Ladyhawke: The Ingenue

big09-ladyhawke.jpg

She may be a bottle blonde with a taut midriff, but Pip Brown is sick of getting pegged as a would-be Britney. “People assume when they see me live for the first time that my drummer wrote all the music,” says Brown, a.k.a. Ladyhawke. “If it was a guy standing up there with a guitar singing, nobody would assume he wasn’t the writer.”

Brown does have some cause for resentment. Far from a fluffy pop avatar, the 28-year-old singer-songwriter not only played guitar, bass, and synths on her self-titled debut album, but also cowrote every one of its giddy dance-pop gems — songs whose sound and preoccupations flow straight from the ’80s, with a modern bloggish sass. (“I see you had a hit in ’89,” she taunts a fallen star on “Professional Suicide.” “Too bad we all don’t age as good as wine.”) The irresistibly bubbly roller-rink jams recall an age before most singers came straight from Disney kiddie shows. “Those manufactured stars have given pop music a bad name,” she says. “It doesn’t necessarily have to be something cheesy.”

DOWNLOAD LADYHAWKE:
“Dusk Till Dawn (Canyons Garage Disco Remix)”(DOWNLOAD MP3)

“Paris Is Burning”(DOWNLOAD MP3)

Brown grew up in New Zealand and at 18 played lead guitar in her first band, named for the early-’70s existential road movie Two-Lane Blacktop. After moving to Sydney, she formed an art-rock duo called Teenager and by 2005 went solo, lifting her new moniker from a 1985 fantasy flick starring Matthew Broderick and Michelle Pfeiffer as a woman cursed to live her days as a bird. Around this time, Brown was diagnosed with a curse of her own: Asperger syndrome, a mild form of autism that makes social interactions — concerts especially — trying. “It’s hard having everyone staring at you,” she says. “At first, I thought if the audience was really into it, I would have a good show. But I realize now that that doesn’t matter.”

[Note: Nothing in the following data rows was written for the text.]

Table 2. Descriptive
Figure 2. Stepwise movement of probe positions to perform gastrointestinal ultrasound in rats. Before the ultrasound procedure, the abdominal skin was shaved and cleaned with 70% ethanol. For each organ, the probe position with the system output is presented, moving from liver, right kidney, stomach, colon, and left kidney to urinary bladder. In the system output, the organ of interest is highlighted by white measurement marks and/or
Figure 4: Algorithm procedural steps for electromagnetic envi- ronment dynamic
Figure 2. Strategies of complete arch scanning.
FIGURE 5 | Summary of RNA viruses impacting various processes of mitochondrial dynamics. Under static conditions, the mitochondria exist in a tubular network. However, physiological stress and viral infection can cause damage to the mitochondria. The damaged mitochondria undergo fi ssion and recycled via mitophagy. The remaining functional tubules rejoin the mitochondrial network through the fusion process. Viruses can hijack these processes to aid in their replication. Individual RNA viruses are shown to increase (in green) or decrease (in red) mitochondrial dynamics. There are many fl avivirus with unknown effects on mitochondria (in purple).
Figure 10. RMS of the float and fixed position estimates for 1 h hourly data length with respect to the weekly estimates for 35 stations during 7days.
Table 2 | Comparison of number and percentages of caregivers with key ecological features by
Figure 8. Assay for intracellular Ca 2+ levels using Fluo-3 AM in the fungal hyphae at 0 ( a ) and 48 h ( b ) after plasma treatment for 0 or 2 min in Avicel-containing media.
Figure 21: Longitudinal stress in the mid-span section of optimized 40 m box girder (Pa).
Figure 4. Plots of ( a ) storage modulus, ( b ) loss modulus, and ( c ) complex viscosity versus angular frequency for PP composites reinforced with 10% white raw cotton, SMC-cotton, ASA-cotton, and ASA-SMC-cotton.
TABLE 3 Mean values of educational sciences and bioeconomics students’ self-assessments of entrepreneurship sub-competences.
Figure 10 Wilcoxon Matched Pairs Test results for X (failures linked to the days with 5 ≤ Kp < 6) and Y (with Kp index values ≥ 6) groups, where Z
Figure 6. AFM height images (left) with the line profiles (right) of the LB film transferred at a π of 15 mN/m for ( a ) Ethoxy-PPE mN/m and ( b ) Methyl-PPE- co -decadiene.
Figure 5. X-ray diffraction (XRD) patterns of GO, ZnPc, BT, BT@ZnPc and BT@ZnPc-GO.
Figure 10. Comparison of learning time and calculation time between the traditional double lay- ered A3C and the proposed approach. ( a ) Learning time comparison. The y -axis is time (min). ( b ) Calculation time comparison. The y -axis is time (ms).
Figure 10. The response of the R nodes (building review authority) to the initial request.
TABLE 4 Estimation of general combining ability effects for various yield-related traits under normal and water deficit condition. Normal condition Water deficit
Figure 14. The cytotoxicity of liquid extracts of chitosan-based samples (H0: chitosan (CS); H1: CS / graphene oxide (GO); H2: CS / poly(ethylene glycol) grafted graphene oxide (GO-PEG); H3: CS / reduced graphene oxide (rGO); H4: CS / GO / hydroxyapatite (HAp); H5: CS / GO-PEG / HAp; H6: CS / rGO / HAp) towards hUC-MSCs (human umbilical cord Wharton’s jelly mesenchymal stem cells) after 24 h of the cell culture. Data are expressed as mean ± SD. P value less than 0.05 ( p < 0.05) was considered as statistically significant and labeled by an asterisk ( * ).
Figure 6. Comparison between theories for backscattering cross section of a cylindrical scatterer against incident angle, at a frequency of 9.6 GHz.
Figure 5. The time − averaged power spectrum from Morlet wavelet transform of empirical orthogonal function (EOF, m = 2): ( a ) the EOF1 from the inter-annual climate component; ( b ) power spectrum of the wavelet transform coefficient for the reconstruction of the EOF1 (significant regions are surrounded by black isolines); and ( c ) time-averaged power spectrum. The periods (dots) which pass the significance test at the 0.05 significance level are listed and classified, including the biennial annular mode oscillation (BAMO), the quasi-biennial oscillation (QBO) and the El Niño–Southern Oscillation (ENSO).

Luckily, she’ll soon have plenty of chances to hone her craft — she kicks off a U.K. tour with the Ting Tings in February, and then she’s planning to do “heaps and heaps” of U.S. shows. She’s also working on a new album she promises will be much “rawer and not as tech.” At least for now. “I know I’ll change my mind,” she says. “Maybe it’ll turn out to be a hip-hop album.”